The electrolyte lithium aluminosilicate has successfully been applied to the materials, but the research is still in the early stages.
"We're trying to achieve the same power densities, the same energy densities as traditional lithium ion batteries, but we need to make the footprint much smaller," Chang explained.
Energy harvesting technology
Efforts are also underway to reduce the levels of power used for wireless medical devices. The Holst Centre and Imec have been working on ways to do this by combining their specialist fields of nanotechnology and wireless technology.
Earlier this year the companies were awarded the Frost & Sullivan Award for Technology Innovation for their wearable electrocardiograph (ECG) energy harvesting solution.
Made from a thermoelectric material, the device converts body heat to an electric current, which is then transferred to any energy storage system.
The power is then used to drive the "autonomous wearable electrocardiography (ECG) system and a radio which transmits the ECG signal real-time to a base station".
Fourteen units measuring 3x4 cm2 built into a shirt were all that was needed to support the ECG in both outdoor and indoor environments. The device was even shown to be durable enough to stand up to the shirt being put through a washing and drying machine and the prototype required no maintenance throughout its life.
"Maintenance-free devices, self-powered for their entire service life such as the demonstrated electrocardiograph in a shirt, allow for efficient and easy monitoring of human health, which was not possible in the past," the organisations said.
However, energy harvesting solutions are not yet capable of producing enough energy to power many personal devices.
Processing some data locally also has the possibility to reduce the levels of power required by medical devices.
Miniaturisation
Advances in miniaturisation have been made in recent years, but there is still some way to go.
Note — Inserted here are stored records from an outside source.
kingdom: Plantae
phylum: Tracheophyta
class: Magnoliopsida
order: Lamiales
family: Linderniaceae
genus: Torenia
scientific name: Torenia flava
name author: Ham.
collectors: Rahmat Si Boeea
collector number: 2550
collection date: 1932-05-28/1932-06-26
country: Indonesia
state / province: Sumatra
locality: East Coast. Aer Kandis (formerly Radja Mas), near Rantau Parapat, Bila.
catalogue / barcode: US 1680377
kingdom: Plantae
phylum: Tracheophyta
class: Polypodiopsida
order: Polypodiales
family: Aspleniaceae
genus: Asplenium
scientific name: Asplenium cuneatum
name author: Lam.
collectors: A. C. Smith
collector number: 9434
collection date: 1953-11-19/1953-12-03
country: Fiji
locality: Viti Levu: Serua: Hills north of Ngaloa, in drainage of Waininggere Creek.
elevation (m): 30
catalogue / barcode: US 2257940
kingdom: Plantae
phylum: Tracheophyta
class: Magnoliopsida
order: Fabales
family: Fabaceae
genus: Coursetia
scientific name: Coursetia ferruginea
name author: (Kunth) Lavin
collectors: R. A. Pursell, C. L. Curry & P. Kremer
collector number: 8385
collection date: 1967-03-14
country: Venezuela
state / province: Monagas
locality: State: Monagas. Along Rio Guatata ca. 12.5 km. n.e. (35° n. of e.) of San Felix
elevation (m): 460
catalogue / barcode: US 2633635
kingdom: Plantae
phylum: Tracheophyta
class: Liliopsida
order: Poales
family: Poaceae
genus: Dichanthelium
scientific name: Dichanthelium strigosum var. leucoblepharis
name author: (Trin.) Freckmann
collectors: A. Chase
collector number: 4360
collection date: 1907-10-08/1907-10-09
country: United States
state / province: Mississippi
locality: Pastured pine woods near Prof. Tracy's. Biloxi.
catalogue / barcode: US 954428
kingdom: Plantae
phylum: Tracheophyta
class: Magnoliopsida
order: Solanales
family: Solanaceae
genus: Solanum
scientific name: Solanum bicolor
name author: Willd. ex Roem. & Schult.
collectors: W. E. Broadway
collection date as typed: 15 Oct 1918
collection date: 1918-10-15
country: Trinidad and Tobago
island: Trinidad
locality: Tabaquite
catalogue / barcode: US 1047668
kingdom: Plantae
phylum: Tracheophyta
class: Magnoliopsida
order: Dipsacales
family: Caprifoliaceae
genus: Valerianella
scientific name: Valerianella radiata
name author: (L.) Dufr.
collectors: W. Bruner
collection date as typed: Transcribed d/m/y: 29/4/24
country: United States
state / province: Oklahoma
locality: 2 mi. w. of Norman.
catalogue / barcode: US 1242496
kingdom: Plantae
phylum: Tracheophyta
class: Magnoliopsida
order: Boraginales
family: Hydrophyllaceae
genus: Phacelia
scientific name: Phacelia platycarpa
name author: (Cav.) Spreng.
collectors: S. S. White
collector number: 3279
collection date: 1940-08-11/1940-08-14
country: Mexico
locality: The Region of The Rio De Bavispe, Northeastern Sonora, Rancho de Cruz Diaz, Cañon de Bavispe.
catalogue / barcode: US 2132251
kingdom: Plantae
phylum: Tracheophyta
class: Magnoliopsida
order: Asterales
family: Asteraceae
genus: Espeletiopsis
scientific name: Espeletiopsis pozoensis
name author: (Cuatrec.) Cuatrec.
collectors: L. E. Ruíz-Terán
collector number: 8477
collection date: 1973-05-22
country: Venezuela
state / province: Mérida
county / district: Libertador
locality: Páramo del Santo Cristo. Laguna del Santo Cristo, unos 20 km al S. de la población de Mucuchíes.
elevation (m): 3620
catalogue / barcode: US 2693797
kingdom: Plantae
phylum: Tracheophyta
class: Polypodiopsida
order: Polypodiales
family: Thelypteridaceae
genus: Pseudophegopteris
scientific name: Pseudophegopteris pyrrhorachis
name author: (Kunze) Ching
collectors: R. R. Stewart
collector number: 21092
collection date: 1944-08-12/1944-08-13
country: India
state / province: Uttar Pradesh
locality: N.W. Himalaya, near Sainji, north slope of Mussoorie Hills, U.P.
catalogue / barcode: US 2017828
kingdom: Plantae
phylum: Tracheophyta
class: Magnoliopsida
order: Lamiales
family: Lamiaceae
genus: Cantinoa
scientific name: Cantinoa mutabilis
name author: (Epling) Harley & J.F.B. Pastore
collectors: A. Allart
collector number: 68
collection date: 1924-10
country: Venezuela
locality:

Much of this has so far been made through the reduction of parts.
However, according to Steve Makl, writing for Medical Electronics Design, "simply reducing the case size of a part is not always the most effective way to miniaturise", and as such work has been taking place to combine passive components into "volumetric-efficient multielement packages".
Mulielemental leaded packages are often found in medical devices, although there are now advancements which allow for a smaller use of space. Leadless packages were said to have played the large role in "passive electronic miniaturisation", while arrays better allow for "board area savings".
"Passive component integration is and will continue to be an important contribution in the development of increasingly smaller medical electronics," Makl predicted, whereby different passive elements are combined within a single package.